Zes adviezen voor de raad

De strijd om de raadszetels is losgebarsten. Met nog minder dan vijf weken tot de verkiezingen halen kandidaten alles uit de kast om elkaar de loef af te steken. Toch zal men na 21 maart de strijdbijl moeten begraven en samen aan de slag gaan in de nieuwe raad. In 2017 is een reeks interactieve workshops gehouden om de rolneming van raadsleden in de veranderende verhoudingen onder de loep te nemen. Hier zijn zes adviezen uit voortgekomen. 

De raad stelt kaders, controleert en vertegenwoordigt de inwoners van de gemeente. Hoe de raad die rollen precies invult, kan zij in grote mate zelf bepalen. Maar dat gaat alleen op als de raad aan de voorkant zelf positie en spelregels kiest. Doet ze dat niet, dan beland je in een rol die andere actoren hebben bepaald – vaak zonder daar erg veel over na te denken. Als je wil sturen moet je wel aan de voorkant zelf dingen doen. 

Deze vraagstukken zijn voorgelegd aan tientallen raadsleden door het land. Op basis daarvan heeft WagenaarHoes zes adviezen opgesteld. Lees de hele publicatie hier terug. 

1.     Organiseer het metagesprek

Om als raad geen speelbal maar spelverdeler te zijn, is het nodig om regelmatig te reflecteren op hoe je het doet. Ook voetballers kijken de wedstrijd terug! Bespreek hoe je omgaat met de politieke vs. de bestuurlijke rol van de raad, met ruimte voor maatwerk en initiatief en met dingen die misgaan. Organiseer dit in overleg met de griffie: periodiek, met of zonder college, al dan niet met coaches van buiten. 

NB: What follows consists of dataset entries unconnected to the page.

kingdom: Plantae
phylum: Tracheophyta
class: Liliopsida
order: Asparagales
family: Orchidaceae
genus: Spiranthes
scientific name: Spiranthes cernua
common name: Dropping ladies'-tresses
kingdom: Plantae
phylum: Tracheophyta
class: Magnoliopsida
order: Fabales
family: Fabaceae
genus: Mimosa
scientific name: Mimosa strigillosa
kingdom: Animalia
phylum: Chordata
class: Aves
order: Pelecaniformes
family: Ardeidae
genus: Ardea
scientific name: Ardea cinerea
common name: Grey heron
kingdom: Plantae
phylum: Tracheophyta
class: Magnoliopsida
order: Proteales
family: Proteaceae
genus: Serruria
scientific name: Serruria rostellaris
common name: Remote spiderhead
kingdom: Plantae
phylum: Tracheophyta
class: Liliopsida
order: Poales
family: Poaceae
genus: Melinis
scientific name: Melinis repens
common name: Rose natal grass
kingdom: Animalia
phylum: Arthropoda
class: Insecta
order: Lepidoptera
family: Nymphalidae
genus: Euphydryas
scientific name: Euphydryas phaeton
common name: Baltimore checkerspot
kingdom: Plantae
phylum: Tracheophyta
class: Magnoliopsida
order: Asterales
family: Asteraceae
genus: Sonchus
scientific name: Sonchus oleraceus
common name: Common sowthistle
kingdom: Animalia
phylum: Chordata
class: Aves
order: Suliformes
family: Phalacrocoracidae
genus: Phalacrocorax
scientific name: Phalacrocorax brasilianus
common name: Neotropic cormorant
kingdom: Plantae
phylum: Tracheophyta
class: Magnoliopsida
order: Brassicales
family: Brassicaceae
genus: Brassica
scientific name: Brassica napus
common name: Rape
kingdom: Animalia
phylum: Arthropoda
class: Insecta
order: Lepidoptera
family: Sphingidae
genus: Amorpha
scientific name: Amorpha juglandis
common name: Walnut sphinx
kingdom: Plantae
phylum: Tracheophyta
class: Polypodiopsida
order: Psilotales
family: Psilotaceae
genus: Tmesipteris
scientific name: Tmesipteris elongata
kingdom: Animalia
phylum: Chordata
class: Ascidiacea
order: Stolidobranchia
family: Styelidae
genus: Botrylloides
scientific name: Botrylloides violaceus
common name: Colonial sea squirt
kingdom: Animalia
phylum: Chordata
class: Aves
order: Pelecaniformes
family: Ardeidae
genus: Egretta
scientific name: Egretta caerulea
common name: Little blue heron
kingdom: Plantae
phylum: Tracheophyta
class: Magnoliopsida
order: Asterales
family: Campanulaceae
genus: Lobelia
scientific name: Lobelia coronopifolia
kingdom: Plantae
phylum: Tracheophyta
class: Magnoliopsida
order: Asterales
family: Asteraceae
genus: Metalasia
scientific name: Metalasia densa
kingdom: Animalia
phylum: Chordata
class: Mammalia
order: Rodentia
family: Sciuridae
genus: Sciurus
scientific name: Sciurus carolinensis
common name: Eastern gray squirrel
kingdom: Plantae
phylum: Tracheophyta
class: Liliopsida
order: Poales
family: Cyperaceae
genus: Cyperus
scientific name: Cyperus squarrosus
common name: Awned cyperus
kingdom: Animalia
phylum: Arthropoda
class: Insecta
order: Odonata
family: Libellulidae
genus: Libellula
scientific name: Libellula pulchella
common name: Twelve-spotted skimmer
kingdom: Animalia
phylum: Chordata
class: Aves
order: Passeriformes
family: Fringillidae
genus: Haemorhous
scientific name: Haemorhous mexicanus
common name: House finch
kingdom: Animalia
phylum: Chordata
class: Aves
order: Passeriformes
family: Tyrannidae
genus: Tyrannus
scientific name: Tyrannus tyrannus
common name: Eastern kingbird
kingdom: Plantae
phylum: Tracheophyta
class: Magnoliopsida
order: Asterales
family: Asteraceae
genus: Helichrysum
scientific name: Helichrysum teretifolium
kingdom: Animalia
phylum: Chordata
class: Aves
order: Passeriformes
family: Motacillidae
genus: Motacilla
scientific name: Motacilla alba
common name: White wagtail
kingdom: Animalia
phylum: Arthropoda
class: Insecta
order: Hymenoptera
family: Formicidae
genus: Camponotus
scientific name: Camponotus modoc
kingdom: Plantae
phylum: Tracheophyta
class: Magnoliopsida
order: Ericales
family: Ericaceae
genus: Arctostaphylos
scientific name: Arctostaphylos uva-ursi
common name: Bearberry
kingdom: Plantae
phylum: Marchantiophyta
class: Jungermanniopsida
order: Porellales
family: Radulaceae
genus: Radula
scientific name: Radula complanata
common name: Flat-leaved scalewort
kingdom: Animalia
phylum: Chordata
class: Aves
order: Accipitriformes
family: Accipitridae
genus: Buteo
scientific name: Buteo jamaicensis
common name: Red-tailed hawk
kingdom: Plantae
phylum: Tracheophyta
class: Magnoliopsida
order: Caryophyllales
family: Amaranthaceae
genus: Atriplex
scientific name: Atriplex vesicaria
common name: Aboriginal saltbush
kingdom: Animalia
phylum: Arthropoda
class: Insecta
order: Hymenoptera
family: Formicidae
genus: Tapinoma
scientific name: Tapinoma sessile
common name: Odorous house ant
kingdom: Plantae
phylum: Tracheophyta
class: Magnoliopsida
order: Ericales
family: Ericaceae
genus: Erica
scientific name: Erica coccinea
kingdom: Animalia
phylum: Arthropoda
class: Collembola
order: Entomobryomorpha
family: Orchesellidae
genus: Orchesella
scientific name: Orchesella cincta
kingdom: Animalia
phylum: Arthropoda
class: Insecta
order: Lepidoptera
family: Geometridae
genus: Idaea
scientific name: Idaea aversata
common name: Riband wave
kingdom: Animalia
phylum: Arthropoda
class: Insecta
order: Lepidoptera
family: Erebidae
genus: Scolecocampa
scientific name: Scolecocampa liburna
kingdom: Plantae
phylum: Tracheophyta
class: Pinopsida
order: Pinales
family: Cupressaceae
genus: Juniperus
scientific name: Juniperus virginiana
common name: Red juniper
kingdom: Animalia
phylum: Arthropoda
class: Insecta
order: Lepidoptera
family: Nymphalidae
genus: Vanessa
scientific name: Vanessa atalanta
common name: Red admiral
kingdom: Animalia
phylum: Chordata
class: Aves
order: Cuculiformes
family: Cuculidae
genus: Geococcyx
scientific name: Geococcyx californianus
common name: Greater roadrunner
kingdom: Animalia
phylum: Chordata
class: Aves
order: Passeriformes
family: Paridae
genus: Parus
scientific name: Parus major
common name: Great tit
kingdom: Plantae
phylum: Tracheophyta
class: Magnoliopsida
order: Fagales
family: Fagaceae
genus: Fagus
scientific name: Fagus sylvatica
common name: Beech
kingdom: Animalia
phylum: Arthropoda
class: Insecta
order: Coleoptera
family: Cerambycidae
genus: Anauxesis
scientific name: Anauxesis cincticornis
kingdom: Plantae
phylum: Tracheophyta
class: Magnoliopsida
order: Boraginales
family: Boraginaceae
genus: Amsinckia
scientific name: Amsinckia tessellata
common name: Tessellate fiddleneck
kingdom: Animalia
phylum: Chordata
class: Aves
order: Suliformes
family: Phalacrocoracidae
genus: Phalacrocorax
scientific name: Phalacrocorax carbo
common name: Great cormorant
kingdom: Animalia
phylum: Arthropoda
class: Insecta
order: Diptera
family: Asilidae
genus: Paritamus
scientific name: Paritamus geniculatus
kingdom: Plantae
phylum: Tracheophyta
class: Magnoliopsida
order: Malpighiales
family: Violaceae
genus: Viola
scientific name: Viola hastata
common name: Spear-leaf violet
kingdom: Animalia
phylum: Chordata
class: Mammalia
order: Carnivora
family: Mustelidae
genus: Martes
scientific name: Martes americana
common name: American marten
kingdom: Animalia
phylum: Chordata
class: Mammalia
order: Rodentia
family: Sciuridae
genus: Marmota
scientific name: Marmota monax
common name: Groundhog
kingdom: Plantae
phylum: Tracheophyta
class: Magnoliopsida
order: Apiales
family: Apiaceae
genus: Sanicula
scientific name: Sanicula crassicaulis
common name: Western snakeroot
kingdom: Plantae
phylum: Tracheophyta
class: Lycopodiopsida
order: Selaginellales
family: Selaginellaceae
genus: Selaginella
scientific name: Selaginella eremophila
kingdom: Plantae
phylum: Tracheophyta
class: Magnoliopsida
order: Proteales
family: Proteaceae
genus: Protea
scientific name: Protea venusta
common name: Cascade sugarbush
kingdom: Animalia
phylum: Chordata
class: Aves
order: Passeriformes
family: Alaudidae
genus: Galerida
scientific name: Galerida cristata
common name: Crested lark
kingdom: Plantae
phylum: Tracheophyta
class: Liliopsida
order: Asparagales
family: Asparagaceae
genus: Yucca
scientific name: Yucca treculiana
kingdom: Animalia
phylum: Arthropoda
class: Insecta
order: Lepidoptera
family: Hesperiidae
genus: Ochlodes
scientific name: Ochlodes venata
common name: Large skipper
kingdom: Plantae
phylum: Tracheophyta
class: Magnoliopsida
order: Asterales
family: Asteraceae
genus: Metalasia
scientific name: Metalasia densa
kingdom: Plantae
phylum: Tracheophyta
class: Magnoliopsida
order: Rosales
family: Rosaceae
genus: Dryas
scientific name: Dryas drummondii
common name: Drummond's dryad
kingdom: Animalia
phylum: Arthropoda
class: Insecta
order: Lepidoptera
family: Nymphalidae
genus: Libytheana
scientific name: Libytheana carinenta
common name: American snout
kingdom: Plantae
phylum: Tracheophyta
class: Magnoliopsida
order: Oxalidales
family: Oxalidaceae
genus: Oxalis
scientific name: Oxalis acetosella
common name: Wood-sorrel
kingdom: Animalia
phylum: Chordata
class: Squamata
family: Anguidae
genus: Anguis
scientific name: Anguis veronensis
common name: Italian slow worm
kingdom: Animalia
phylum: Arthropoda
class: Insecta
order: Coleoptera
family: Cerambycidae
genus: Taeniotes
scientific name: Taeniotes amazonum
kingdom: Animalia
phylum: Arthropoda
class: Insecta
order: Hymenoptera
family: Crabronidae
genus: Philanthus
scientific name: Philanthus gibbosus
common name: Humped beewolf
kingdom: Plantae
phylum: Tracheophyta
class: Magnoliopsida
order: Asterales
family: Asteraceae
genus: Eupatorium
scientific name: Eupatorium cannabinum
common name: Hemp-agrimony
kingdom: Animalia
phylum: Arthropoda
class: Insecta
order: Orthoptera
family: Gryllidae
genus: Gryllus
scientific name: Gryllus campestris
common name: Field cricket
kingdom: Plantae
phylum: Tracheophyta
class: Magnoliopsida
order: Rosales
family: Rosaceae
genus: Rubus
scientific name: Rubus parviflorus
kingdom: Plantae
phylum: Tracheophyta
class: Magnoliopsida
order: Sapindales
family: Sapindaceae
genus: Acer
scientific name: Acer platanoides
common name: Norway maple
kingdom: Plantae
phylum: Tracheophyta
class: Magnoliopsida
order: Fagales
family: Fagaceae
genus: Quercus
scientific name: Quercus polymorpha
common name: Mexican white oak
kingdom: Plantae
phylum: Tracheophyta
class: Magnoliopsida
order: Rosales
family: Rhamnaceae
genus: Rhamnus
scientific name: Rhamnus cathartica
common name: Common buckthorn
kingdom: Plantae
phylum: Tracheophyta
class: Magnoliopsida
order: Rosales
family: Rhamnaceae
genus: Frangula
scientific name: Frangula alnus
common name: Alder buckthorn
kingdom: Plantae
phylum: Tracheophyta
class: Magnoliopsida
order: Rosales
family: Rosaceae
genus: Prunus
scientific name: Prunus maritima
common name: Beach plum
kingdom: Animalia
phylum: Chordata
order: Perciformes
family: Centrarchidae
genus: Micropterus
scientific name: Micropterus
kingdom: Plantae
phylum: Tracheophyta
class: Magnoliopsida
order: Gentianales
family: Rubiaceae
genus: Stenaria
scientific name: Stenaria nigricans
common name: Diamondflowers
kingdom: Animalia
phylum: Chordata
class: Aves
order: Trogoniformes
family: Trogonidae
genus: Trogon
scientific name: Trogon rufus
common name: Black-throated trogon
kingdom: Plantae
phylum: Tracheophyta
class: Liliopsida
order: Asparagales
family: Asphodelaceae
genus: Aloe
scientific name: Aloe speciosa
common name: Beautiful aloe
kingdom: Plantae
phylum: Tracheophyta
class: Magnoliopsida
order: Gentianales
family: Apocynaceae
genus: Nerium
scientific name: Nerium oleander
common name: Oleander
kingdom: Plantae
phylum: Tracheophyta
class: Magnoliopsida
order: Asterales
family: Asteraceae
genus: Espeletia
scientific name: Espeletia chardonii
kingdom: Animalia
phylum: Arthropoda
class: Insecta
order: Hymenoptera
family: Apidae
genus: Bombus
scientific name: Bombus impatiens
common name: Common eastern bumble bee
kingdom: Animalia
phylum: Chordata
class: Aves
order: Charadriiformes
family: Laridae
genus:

2.     Besteed meer aandacht aan proceskaders: bepaal de spelregels voor participatie

Meer co-creatie tussen inwoners en gemeente en meer loslaten hoeven niet te betekenen dat je rol als raad kleiner wordt. Juist in deze ontwikkeling is het cruciaal dat spelregels worden ontwikkeld en gehandhaafd, waarbij zorgvuldig wordt omgegaan met verschillende belangen die in de samenleving zijn. Pak daar je rol als raad! Stel kaders en hou als volksvertegenwoordiger goed in de gaten hoe dit uitwerkt. 

3.     Zorg dat je aan de voorkant komt

Je kunt alleen echt op hoofdlijnen sturen wanneer je voldoende aan de voorkant begint. Wacht niet af tot er voorstellen vanuit het college komen, maar wees proactief. Werk bijvoorbeeld vanuit een raadsagenda; neem het initiatief om zelf als raad rond belangrijke thema’s eerder aandachtspunten te formuleren die de ambtelijke organisatie en het college kunnen meenemen. 

4.     Maak de werkdruk hanteerbaar – vermijd ballast

Als je over alles wilt meepraten en beslissen, kun je nergens echt aandacht aan besteden. Maak keuzes: wat zijn de belangrijke en bepalende zaken? Zorg dat je daar als raad aan de bal bent. Bijvoorbeeld door in het Omgevingsplan op die thema’s te werken met kwaliteitseisen in plaats van dichte normen, gebruik makend van het adviesrecht van de raad. Maar maak daarvoor ook ruimte, door andere minder belangrijke zaken te delegeren aan het college. 

5.     Creëer meer grip in regionale samenwerking door procesafspraken

Laat je niet wijsmaken dat je als raadslid het nakijken hebt bij regionale samenwerking. Claim aan de voorkant ruimte om kaders te stellen en te bepalen wat je loslaat. Formuleer duidelijk wat wilt zien in voorstellen vanuit bovenlokale samenwerkingsverbanden. Natuurlijk sta je in samenwerkingsverbanden nooit alleen aan het stuur, maar dat geldt ook voor de andere samenwerkingspartners. 

6.    Investeer in je team 

De rol van raadslid is boeiend en veelzijdig. Als je die voor het eerst mag gaan spelen, komt er veel op je af. Investeer in nieuwe raadsleden, neem hen mee in het denken over de eigen rol en organiseer reflectiemomenten. Benut ook vooral hun frisse blik en verwonderde vragen, ook als spiegel voor de vanzelfsprekendheden bij ervaren raadsleden.